The central revelation in verses 7-8 employs staccato syntax for dramatic effect. The lifted lead cover reveals "a woman sitting" (ʾiššâ yôšebet), the participle suggesting settled residence—wickedness has made itself at home. The angel's terse declaration "This is Wickedness!" (zōʾt hārišʿâ) identifies the figure with shocking directness, followed immediately by two forceful verbs: "he threw her" (wayyašlēk ʾōtāh) and "he threw the lead weight" (wayyašlēk ʾet-ʾeben). The repetition of the verb šlk ("throw/cast") emphasizes violent suppression. The lead weight is cast "to its opening" (ʾel-pîhā), literally "to its mouth," personifying the ephah as a creature whose mouth must be stopped.
The deportation scene (vv. 9-11) introduces surreal imagery with precise detail. The two women have "wind in their wings" (rûaḥ bᵉkanpêhem), the word rûaḥ carrying associations of both natural wind and supernatural spirit. Their wings are "like the wings of the stork" (kᵉkanpê haḥᵃsîdâ), the simile grounding the fantastic in observable nature while maintaining symbolic freight. They lift the ephah "between the earth and the heavens" (bên hāʾāreṣ ûbên haššāmāyim), suspending wickedness in cosmic transit, neither earthly nor heavenly but in exile. Zechariah's question "Where are they taking the ephah?" (ʾānâ hēmmâ môlîkôt) receives a geographically and theologically loaded answer: "to build for her a house in the land of Shinar" (libnôt-lāh bayit bᵉʾereṣ šinʿār).

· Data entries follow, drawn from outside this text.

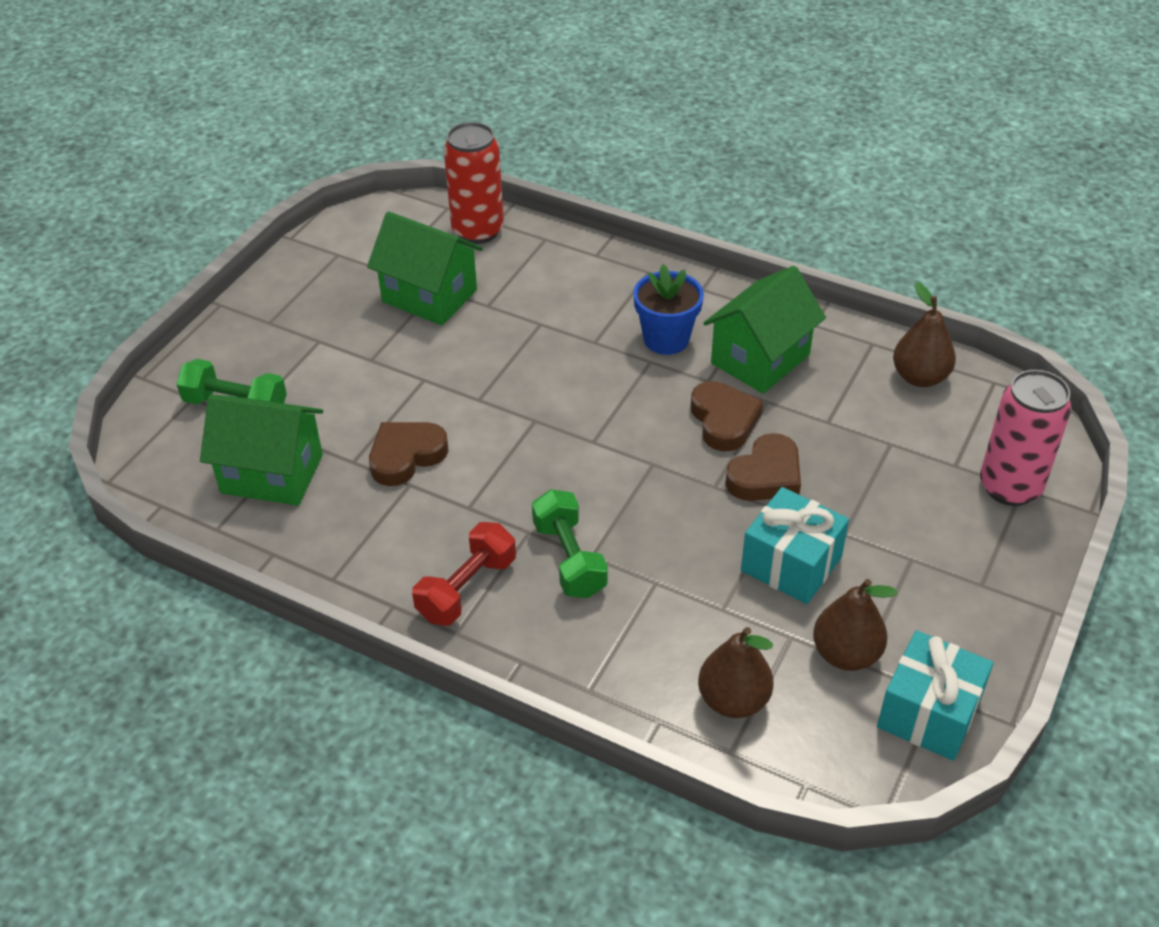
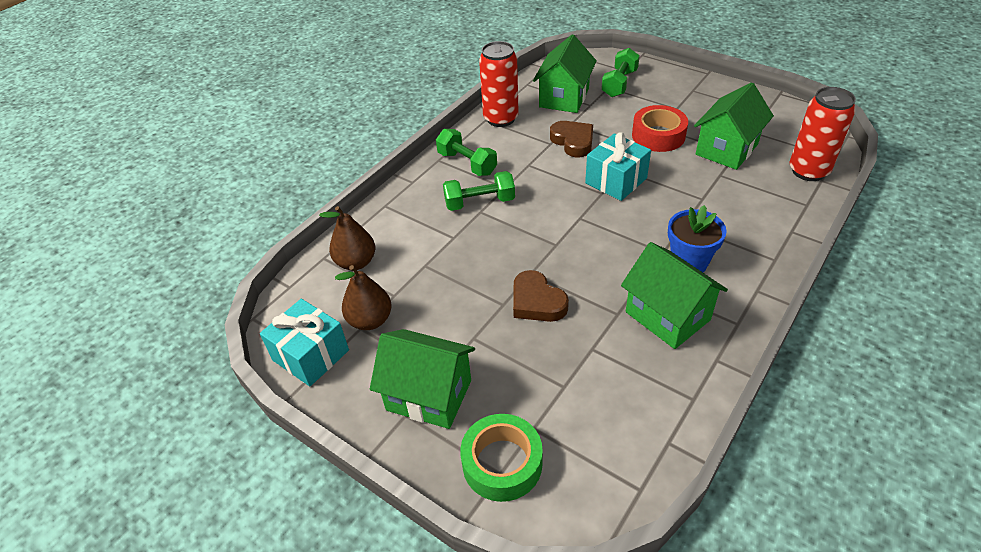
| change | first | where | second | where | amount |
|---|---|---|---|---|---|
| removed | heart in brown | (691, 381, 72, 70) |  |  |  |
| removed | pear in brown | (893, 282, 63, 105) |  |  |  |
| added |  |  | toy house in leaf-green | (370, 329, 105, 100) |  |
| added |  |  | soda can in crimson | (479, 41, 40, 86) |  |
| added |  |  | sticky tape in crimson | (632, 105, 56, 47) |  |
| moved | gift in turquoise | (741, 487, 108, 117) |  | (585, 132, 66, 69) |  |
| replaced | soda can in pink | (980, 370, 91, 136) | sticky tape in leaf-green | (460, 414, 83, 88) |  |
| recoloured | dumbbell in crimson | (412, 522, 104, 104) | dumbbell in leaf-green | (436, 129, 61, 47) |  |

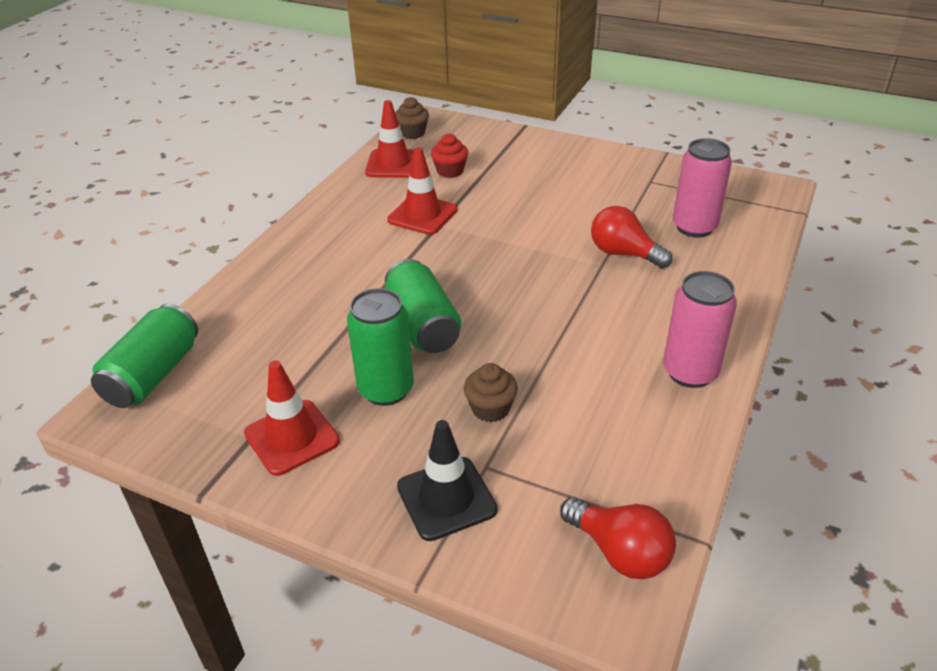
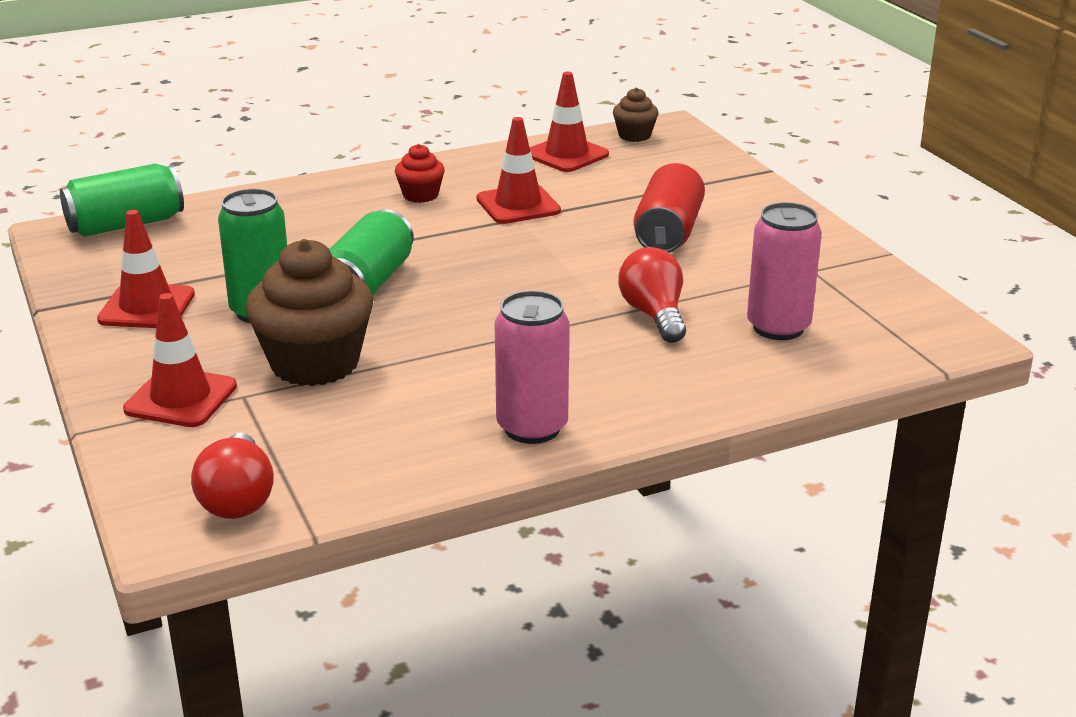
| change | first | where | second | where | amount |
|---|---|---|---|---|---|
| added |  |  | soda can in crimson | (634, 163, 71, 90) |  |
| moved | fairy cake in crimson | (431, 134, 37, 44) |  | (395, 144, 50, 59) |  |
| recoloured | safety cone in jet-black | (397, 420, 101, 121) | safety cone in crimson | (123, 293, 114, 134) |  |
| resized | fairy cake in brown | (464, 363, 54, 59) |  | (246, 239, 127, 147) | x2.02 |

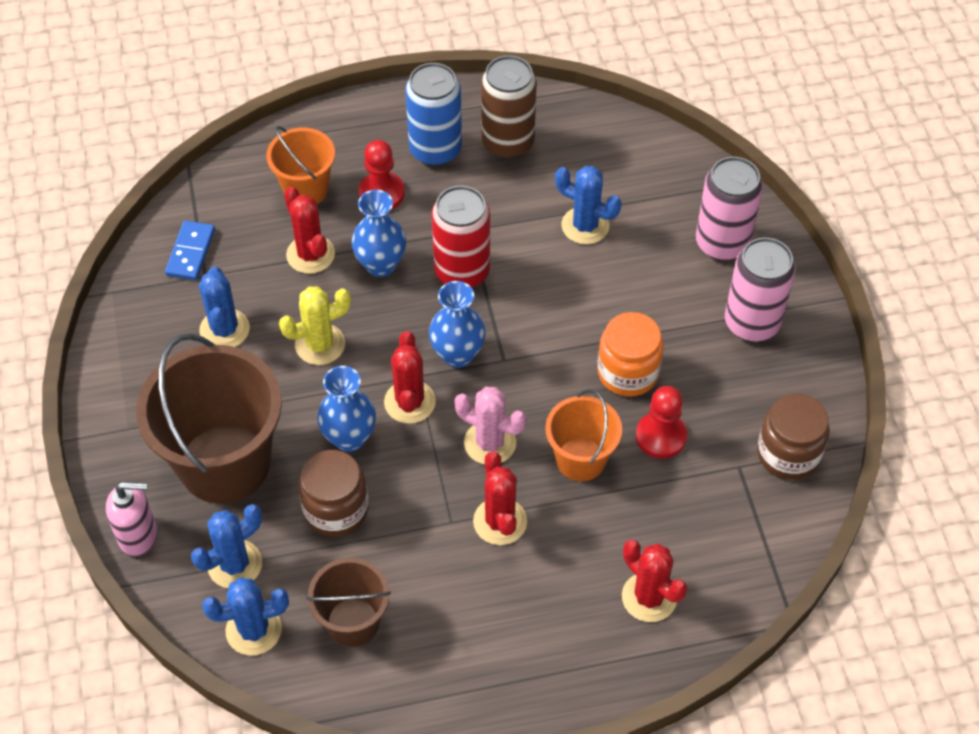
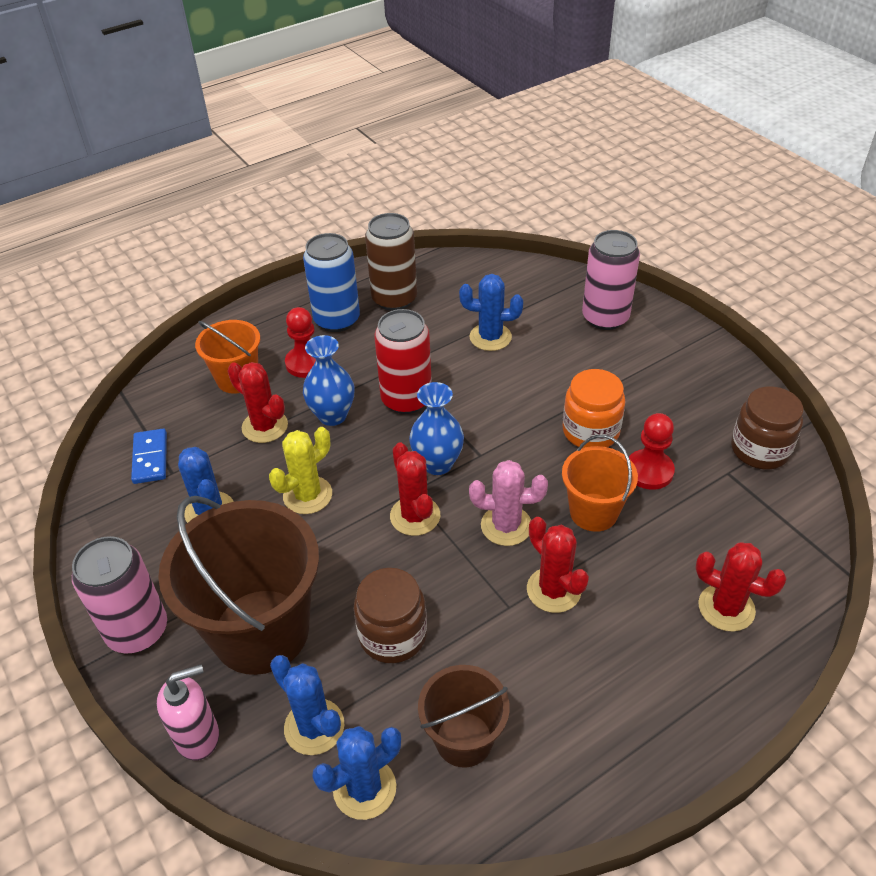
| change | first | where | second | where | amount |
|---|---|---|---|---|---|
| removed | tall vase in cobalt | (317, 366, 59, 86) |  |  |  |
| moved | soda can in pink | (725, 238, 71, 103) |  | (72, 536, 95, 118) |  |
| turned | cactus in cobalt | (191, 504, 71, 84) |  | (270, 655, 74, 100) | 75 degrees counterclockwise |

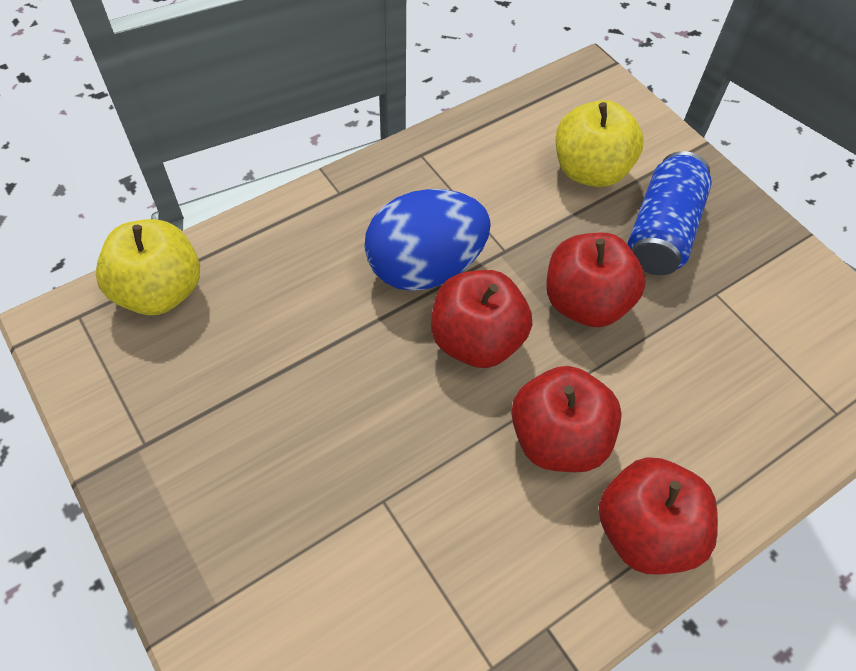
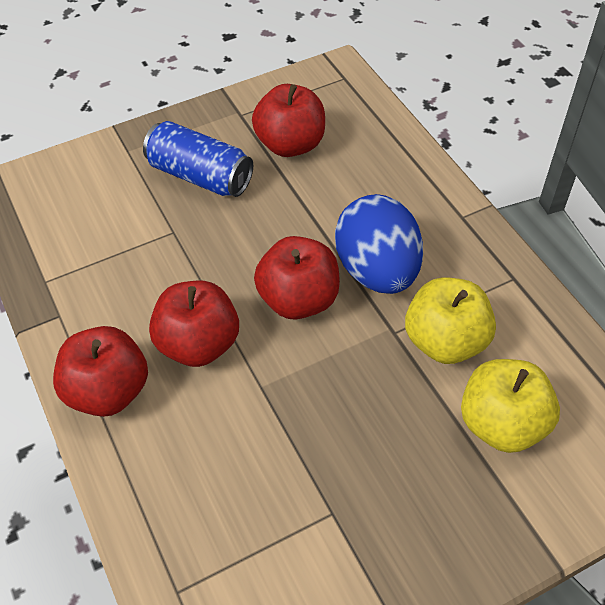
| change | first | where | second | where | amount |
|---|---|---|---|---|---|
| moved | apple fruit in golden | (96, 219, 104, 96) |  | (405, 278, 91, 86) |  |
| moved | apple fruit in crimson | (546, 233, 100, 94) |  | (252, 84, 73, 73) |  |
| moved | soda can in cobalt | (628, 151, 84, 124) |  | (143, 121, 110, 76) |  |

The infinitive construct libnôt ("to build") with the prepositional suffix lāh ("for her") indicates purpose and beneficiary—a house custom-built for wickedness. The final clause employs two passive verbs in sequence: "when it is prepared" (wᵉhûkan, Hophal of kwn) and "she will be set there" (wᵉhunniḥâ, Hophal of nwḥ). The passives suggest divine orchestration behind the visible action; God is removing wickedness from his land and establishing it in its proper place. The phrase "on her own pedestal" (ʿal-mᵉkunātāh) uses the same root (kwn) as "prepared," creating wordplay: wickedness will be established (kun) on its establishment (mᵉkunâ) in the land of confusion. The vision thus presents a cosmic housecleaning, with evil not merely suppressed but relocated to its archetypal home.
Wickedness cannot simply be destroyed; it must be exiled to its proper place, far from the dwelling of God. The vision promises that covenant unfaithfulness will not coexist with temple worship—what Babylon represents must return to Babylon, leaving the land purified for Yahweh's presence.
"Yahweh" throughout Zechariah preserves the covenant name rather than the generic "LORD," maintaining the personal and relational force of Israel's God who speaks through night visions. The prophet's consistent use of the divine name underscores that these revelations come from Israel's covenant partner, not an abstract deity.
"Wickedness" (hārišʿâ) is rendered with the definite article in verse 8, capturing the Hebrew's personification of evil as a specific entity to be identified and removed. The LSB's choice to capitalize "Wickedness" reflects the personification without obscuring the underlying Hebrew noun, allowing readers to see both the abstract concept and its embodied representation in the vision.